College in Marion, Ohio, U.S.

Marion Technical College, (Marion Tech or MTC) is a public technical college in Marion, Ohio, United States. It shares a campus with Ohio State University at Marion. Founded in 1970 with classes beginning in 1971, MTC has awarded over 7,500 associate degrees. The college offers associate degrees, certificates, and transfer programs in the areas of Business, Engineering, Information Technology, Public Service, Health, and Arts and Sciences. As of 2023, it offered one Bachelor of Science degree in nursing. The college practices open admissions. Some Marion Tech professors teach courses at local high schools for qualified students to earn college credits. High school students comprise 55% of MTC's enrollment, making them the student majority and the cause of increased enrollment at the college over the past decade.

==Academics==
MTC is accredited by The Higher Learning Commission.

===Transferable programs===
In 2009 the college began offering an Associate of Arts degree and an Associate of Science degree.

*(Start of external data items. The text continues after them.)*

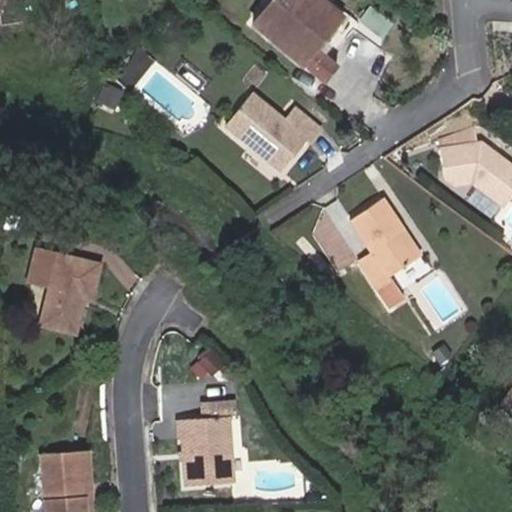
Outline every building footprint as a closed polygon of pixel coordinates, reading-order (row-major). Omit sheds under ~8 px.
[(271,0),(256,18),(307,59),(319,44),(314,41),(323,30),(327,34),(344,14),(327,0),(271,0)] [(352,13),(336,0),(327,0),(344,14),(327,34),(323,30),(314,41),(319,44),(323,48),(352,13)] [(384,38),(395,25),(371,6),(361,18),(384,38)] [(340,61),(323,48),(319,44),(307,59),(328,77),(340,61)] [(296,105),(286,117),(254,91),(229,120),(284,166),(309,136),(312,139),(322,126),(296,105)] [(511,158),(507,155),(499,157),(489,149),(487,141),(443,147),(447,176),(458,184),(476,182),(511,207),(511,158)] [(400,231),(404,229),(384,197),(350,219),(370,250),(359,258),(389,305),(403,296),(388,273),(416,255),(400,231)] [(87,301),(91,302),(100,266),(60,256),(43,326),(79,335),(86,307),(80,306),(82,300),(87,301)] [(511,384),(497,407),(508,414),(511,407),(511,384)] [(231,483),(225,416),(181,420),(187,487),(231,483)] [(78,497),(78,481),(93,480),(92,452),(45,453),(47,511),(86,511),(86,496),(78,497)] [(86,511),(94,511),(93,480),(78,481),(78,497),(86,496),(86,511)]
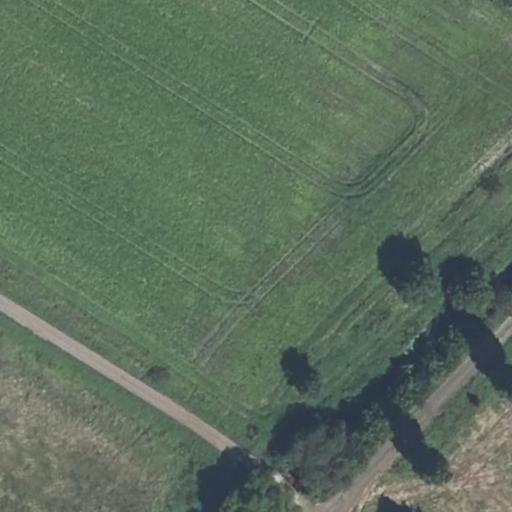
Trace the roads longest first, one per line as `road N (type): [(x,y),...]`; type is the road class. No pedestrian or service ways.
road 1 (track): [(0,305),(177,412),(300,511)]
road 2 (track): [(511,327),(327,511)]
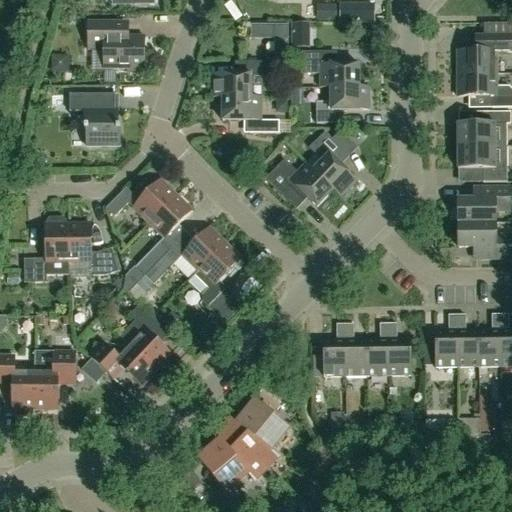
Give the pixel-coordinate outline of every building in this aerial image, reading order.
[(319,23),(335,23),(336,7),(320,7),(319,23)] [(350,7),(340,7),(340,22),(350,22),(350,7)] [(88,23),(88,38),(88,50),(103,50),(103,70),(127,70),(127,74),(139,74),(139,70),(144,70),(144,37),(116,37),(116,23),(88,23)] [(308,23),(290,23),(290,49),(308,49),(308,23)] [(271,26),(271,39),(273,39),(273,54),(288,54),(288,26),(271,26)] [(456,53),(456,76),(496,75),(496,53),(511,52),(511,36),(482,37),(482,52),(456,53)] [(359,88),(368,88),(358,88),(358,65),(326,65),(326,53),(301,53),(302,75),(320,75),(320,89),(330,89),(330,90),(331,90),(331,89),(359,89),(359,88)] [(222,99),(223,99),(251,99),(251,98),(260,98),(261,76),(269,76),(269,63),(245,63),(245,75),(212,75),(212,99),(222,99)] [(496,75),(456,76),(457,97),(491,97),(491,109),(511,108),(511,89),(509,88),(496,88),(496,75)] [(368,112),(368,88),(359,88),(359,89),(331,89),(331,90),(330,90),(330,103),(316,103),(316,124),(340,124),(340,112),(368,112)] [(117,127),(117,111),(117,95),(75,95),(70,95),(69,113),(84,113),(84,131),(86,131),(86,147),(119,147),(119,127),(117,127)] [(223,99),(222,99),(222,122),(243,122),(243,134),(279,134),(279,122),(260,121),(260,98),(251,98),(251,99),(223,99)] [(286,102),(274,102),(274,114),(286,114),(286,102)] [(457,125),(457,148),(507,147),(506,125),(510,125),(510,113),(482,113),(482,125),(457,125)] [(322,162),(313,171),(314,172),(313,172),(333,192),(340,199),(356,182),(333,159),(342,150),(325,133),(315,142),(320,147),(314,154),(322,162)] [(507,147),(457,148),(457,170),(483,170),(483,183),(507,183),(507,147)] [(314,172),(313,171),(306,164),(297,173),(284,161),(265,180),(282,197),(293,185),(316,208),(332,192),(340,199),(333,192),(313,172),(314,172)] [(148,225),(176,196),(160,180),(132,209),(148,225)] [(458,225),(495,225),(495,212),(510,212),(510,188),(481,188),(481,200),(457,201),(458,225)] [(122,192),(105,209),(114,218),(131,201),(122,192)] [(192,212),(176,196),(148,225),(164,240),(192,212)] [(68,264),(68,224),(65,224),(65,221),(63,219),(49,219),(47,221),(47,225),(45,225),(46,260),(34,260),(34,284),(46,283),(46,277),(68,277),(68,264)] [(90,224),(68,224),(68,264),(68,277),(68,280),(89,280),(89,277),(105,276),(117,272),(109,249),(98,253),(90,253),(90,224)] [(511,236),(495,236),(495,225),(458,225),(458,249),(481,248),(481,260),(511,260),(511,236)] [(178,260),(174,265),(190,281),(198,273),(226,245),(209,228),(178,260)] [(144,278),(170,252),(160,242),(135,269),(123,282),(123,290),(129,295),(136,287),(144,278)] [(198,273),(190,281),(188,283),(203,296),(202,304),(216,317),(232,299),(225,292),(227,290),(225,280),(223,278),(241,259),(226,245),(198,273)] [(178,260),(170,252),(144,278),(153,286),(174,265),(178,260)] [(144,278),(136,287),(145,295),(153,286),(144,278)] [(123,279),(113,283),(117,293),(123,290),(123,282),(123,279)] [(127,345),(156,372),(172,356),(146,332),(156,322),(139,306),(129,317),(135,322),(120,338),(127,345)] [(491,329),(500,329),(500,315),(491,315),(491,329)] [(500,315),(500,329),(508,328),(508,315),(500,315)] [(456,329),(456,316),(448,316),(448,329),(456,329)] [(465,316),(456,316),(456,329),(465,329),(465,316)] [(36,318),(36,328),(44,328),(44,318),(36,318)] [(70,318),(62,318),(62,328),(70,328),(70,318)] [(336,338),(344,338),(344,325),(336,325),(336,338)] [(344,325),(344,338),(353,338),(353,325),(344,325)] [(388,338),(388,325),(379,325),(379,338),(388,338)] [(396,325),(388,325),(388,338),(396,338),(396,325)] [(479,369),(500,368),(500,333),(478,334),(479,369)] [(511,333),(500,333),(500,368),(511,368),(511,333)] [(457,369),(456,334),(434,334),(435,369),(457,369)] [(457,369),(479,369),(478,334),(456,334),(457,369)] [(410,342),(388,343),(389,378),(411,377),(410,342)] [(323,378),(345,378),(344,343),(322,343),(323,378)] [(344,343),(345,378),(367,378),(366,343),(344,343)] [(389,378),(388,343),(366,343),(367,378),(389,378)] [(141,388),(156,372),(127,345),(112,361),(98,347),(88,357),(105,374),(115,364),(141,388)] [(35,412),(35,353),(34,353),(34,372),(13,372),(14,362),(4,362),(4,357),(0,357),(0,385),(4,385),(4,381),(12,381),(12,411),(14,411),(14,415),(17,418),(30,418),(33,415),(33,412),(35,412)] [(35,353),(35,412),(57,412),(57,382),(74,382),(74,353),(35,353)] [(286,401),(269,387),(260,398),(278,412),(286,401)] [(231,435),(266,469),(278,456),(271,451),(283,435),(288,428),(285,425),(255,401),(236,425),(239,427),(231,435)] [(331,436),(343,435),(343,416),(331,417),(331,436)] [(479,420),(467,420),(468,434),(476,434),(480,434),(480,433),(479,420)] [(438,435),(438,422),(426,422),(426,435),(438,435)] [(253,481),(266,469),(231,435),(223,444),(221,440),(198,460),(222,490),(223,489),(225,492),(232,487),(248,474),(253,481)] [(189,474),(181,481),(192,495),(201,488),(189,474)]
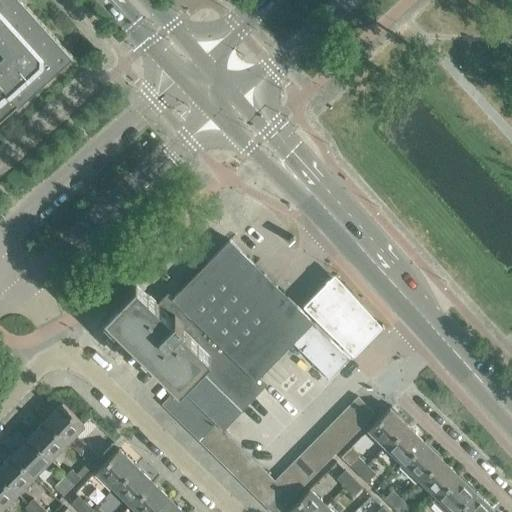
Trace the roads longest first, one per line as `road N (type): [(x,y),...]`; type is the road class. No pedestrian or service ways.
road 1 (secondary): [(426,323),(227,105)]
road 2 (residential): [(19,291),(227,105)]
road 3 (residential): [(183,75),(0,245)]
road 4 (residential): [(235,511),(72,349)]
road 5 (residential): [(394,358),(391,379),(511,501)]
road 6 (secondary): [(227,105),(345,0)]
road 7 (secondary): [(511,421),(426,323)]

These "pre-bachelor's" degrees comprise liberal arts and sciences education that enable students to transfer to four-year public colleges in the state of Ohio with the first two years of a bachelor's degree complete. This transfer process is guaranteed by the Ohio Board of Regents via the Transfer Assurance Guide (TAG). In addition to TAG courses, MTC also has articulation agreements with select private colleges in the state of Ohio. For instance, the articulation agreement with Heidelberg University (Ohio) located in Tiffin, Ohio, states that students who have earned an associate of arts or associate of science degree from MTC and meet the admission requirements of Heidelberg University (Ohio) will be admitted with full junior status. The articulation agreement with Franklin University states that students who complete an associate degree at MTC can have their credits transferred to Franklin University whereupon they can begin working on and complete an online bachelor's degree from Franklin. Mount Vernon Nazarene University (MVNU) in Mount Vernon, Ohio and MTC have an articulation agreement which allows MTC associate degree graduates to transfer their credit to MVNU into their bachelor's degree program. In May 2011, Otterbein University in Westerville, OH signed an articulation agreement with MTC that states they will admit and confer full junior status upon any student who completes an associate degree with a 2.0 or higher at MTC.

===Distance learning===
As early as 2001, students in a nursing master's program were able to attend classes at Otterbein University electronically from the videoconferencing room at Marion Technical College.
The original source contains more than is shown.